Current drawn by a capacitor is the derivative of the voltage across it. Constant voltage = no current draw. The faster the voltage chanes, the higher the current draw (I think I’m correct so far). Now, suppose you are using a perfect battery is the power supply. Obviously, this battery can only supply a certain maximum current. So what if you changed the voltage across the capacitor so fast such as to produce a current draw that exceeds what the battery can supply?

Better to think of the capacitor as an impedance. Int he case you describe, the impedance would eventually drop so low as to equal the internal resistance of the battery, and the current would stop rising with continued decrease in impedance level, just the same as with a large resistive load. Or am I misunderstanding your question?

Batteries have internal resistance so even if you short-circuit the terminals, the current would be finite. If you connected an empty capacitor, it would be similar to short-circuiting the terminals for a short time (i.e. the time it takes to charge the capacitor at this max current). If this time is long enough (i.e. if the capacitor is huge), the battery may explode before the capacitor is fully charged.

You may or may not be misunderstanding my question, as I don’t really understand impedance. My knowledge of impedance doesn’t go beyond “a synonym for resistance” (which I know isn’t quite right).

I’m just thinking mathematically here. You change the voltage at a certain rate, which causes a certain current to flow. What if this current value exceeds what the power source can supply?

Impedance is the oppostion to AC current. It’s measured in ohms, just like resistance, and is frequency dependant. For capacitors, higher frequency yields lower impedance, while the opposite is the case for inductors.

Again, the case you describe is no different than any other overload of a power supply. The current peaks at some maximum value, and the supply may overheat and burn oout/explode/whatever.

Okay, so lets say you have a battery, switch and a capacitor - no resistor. You press the switch so the capacitor is instantly connected to the battery. That’s a pretty fast dv/dt…do I risk damaging the battery by doing this? I’ve certainly done it with no (apparently) ill effects.

(also, not sure why you introduced AC. I’m talking DC from a battery here.)

Except that the battery and capacitor both have internal resistances that are non-negligible. It is the battery’s internal resistance that causes the current limit. Your “perfect battery” in the OP would not have a current limit!

There is also some resistance in the wiring and in the switch, and inductance in all elements of the circuit, but these can usually be ignored as their effects are swamped by internal resistance.

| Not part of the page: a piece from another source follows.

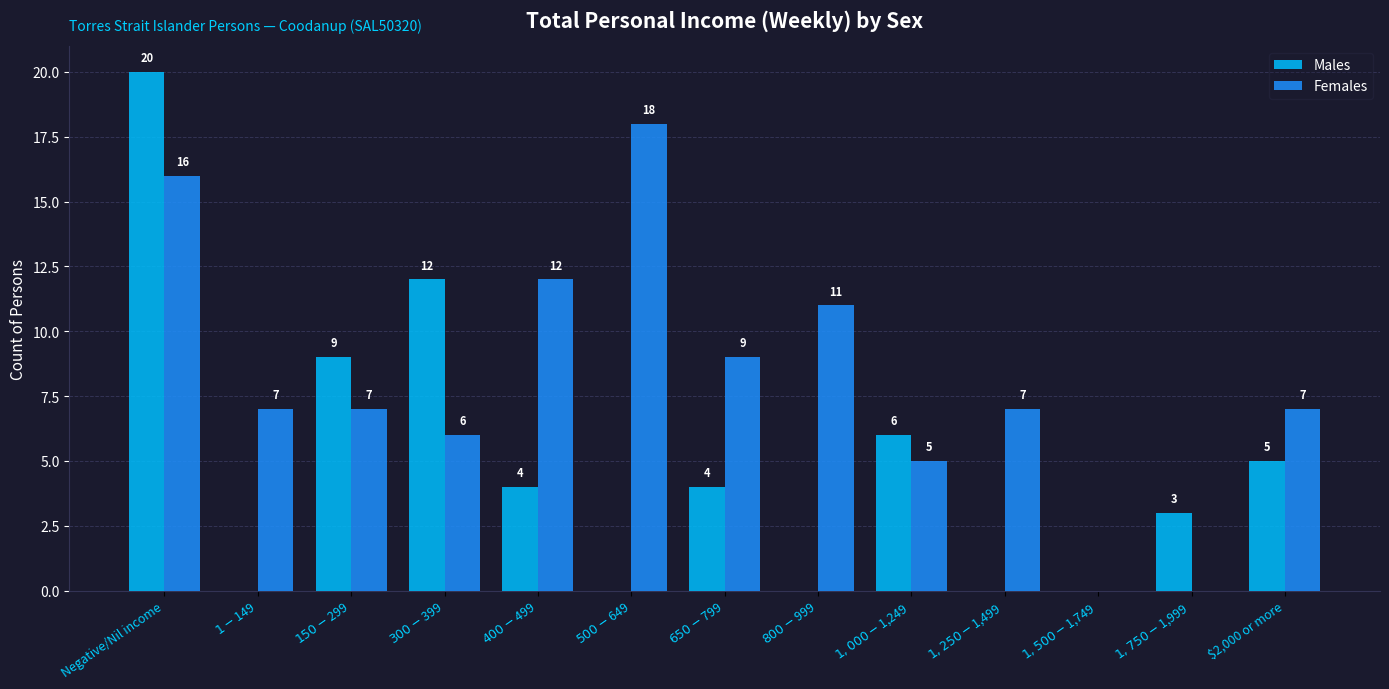

What is the total value across all series at $1,250-$1,499?

7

The dv/dt when the switch is closed will be determined, to a first approximation, by the following parameters:

the battery voltage (or, if the capacitor is not totally discharged, the voltage difference between the two)

the capacitance value

the internal resistances (and, usually to a lesser extent the internal inductances) of the battery and capacitor.

Your statement above:

Suggests that you think that you get to decide both the dV/dt and the current flow (which you want to be greater than a known maximum). In the real world, you don’t get to define both; the values are not independent.

Q.E.D. brings up AC because the situation you are describing is not a “steady-state situation”. Whenever you have a change in conditions (i.e. switch closure leading to current flowing where there previously was none), you need to consider impedance and reactance.

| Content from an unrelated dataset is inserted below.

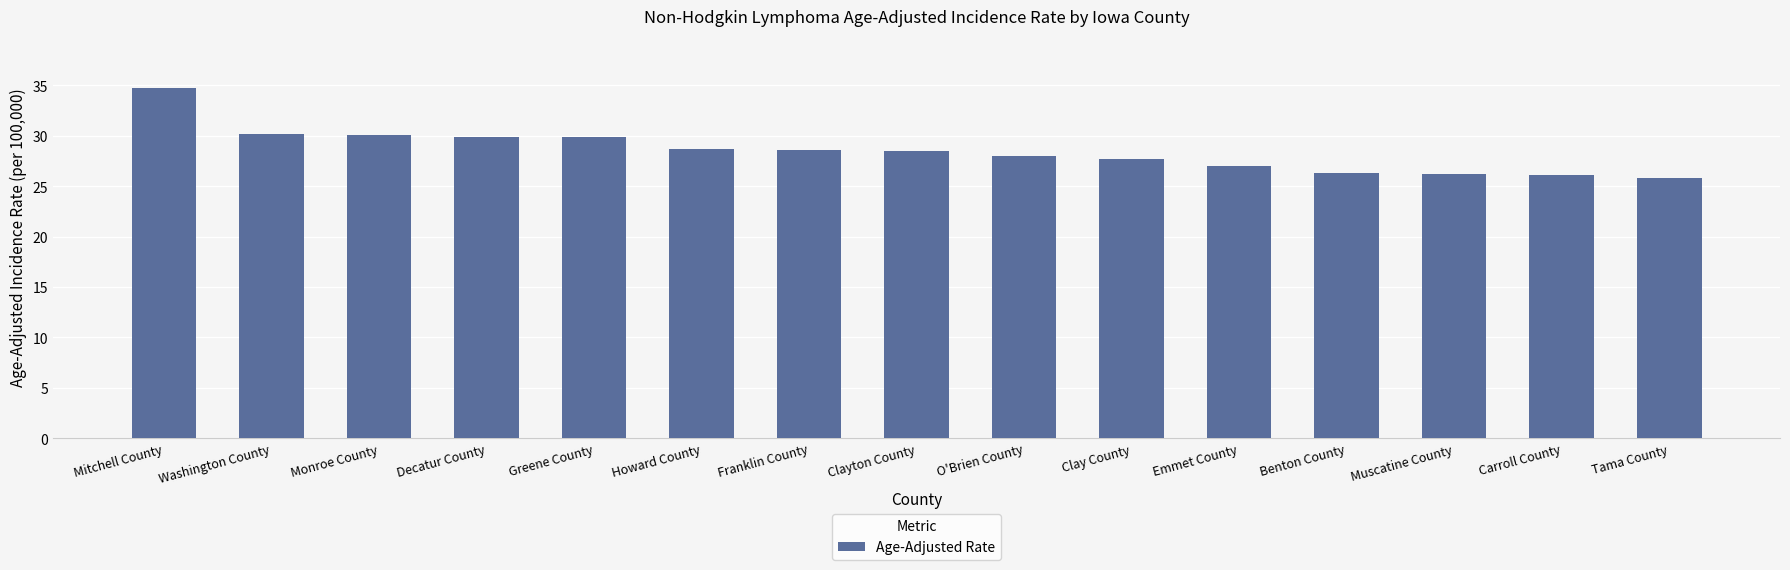

What is the smallest value displayed?

25.8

The terms DC and AC can be confusing because they serve “double duty”. Sometimes AC is used strictly to mean that the voltage alternates between positive and negative values with respect to zero, but it can also mean that it’s a varying voltage of constant sign. This is an example of the latter case.

This is a contradiction. A “perfect” battery can supply infinite current. A real battery can’t. Either way, you just plug the battery’s internal resistance into the equation and out comes the answer, whether you use R=0 for a perfect battery or R≠0 for a real battery.

And, as others have noted, real capacitors (and real wires) have non-zero resistances. They also have non-zero inductances. These factors also act to reduce the actual current that flows through the capacitor.

This reminds of the question of a ladder leaning against a wall that you drag the bottom end away from the wall at a constant velocity and calculate the downwards speed of the other end (the one in contact with the wall) as exceeding the speed of light at the very last instant before it hits the ground. The only explanation is that it is impossible to drag the other end at a constant velocity. In this case, there are no perfect batteries, no pure capacitances, no resistanceless wires and if you suppose there are why should the violation of other laws of physics be a surprise?

I thought the explanation was that the Earth’s gravity is incapable of accelerating an object beyond it’s own escape velocity, which is nowhere near the speed of light.

If the battery, switch, capacitor, and conductors are modeled as “ideal,” and there’s no resistor in the circuit, then the circuit would blow up and the universe would self-destruct.

But let’s say you build this circuit anyway. You flip the switch and… nothing extraordinary happens. The fact that you’re still alive proves there must be series resistance (and/or series inductance) in the circuit.

Probably not, unless the capacitor was really big. I’d be more concerned about harming the capacitor.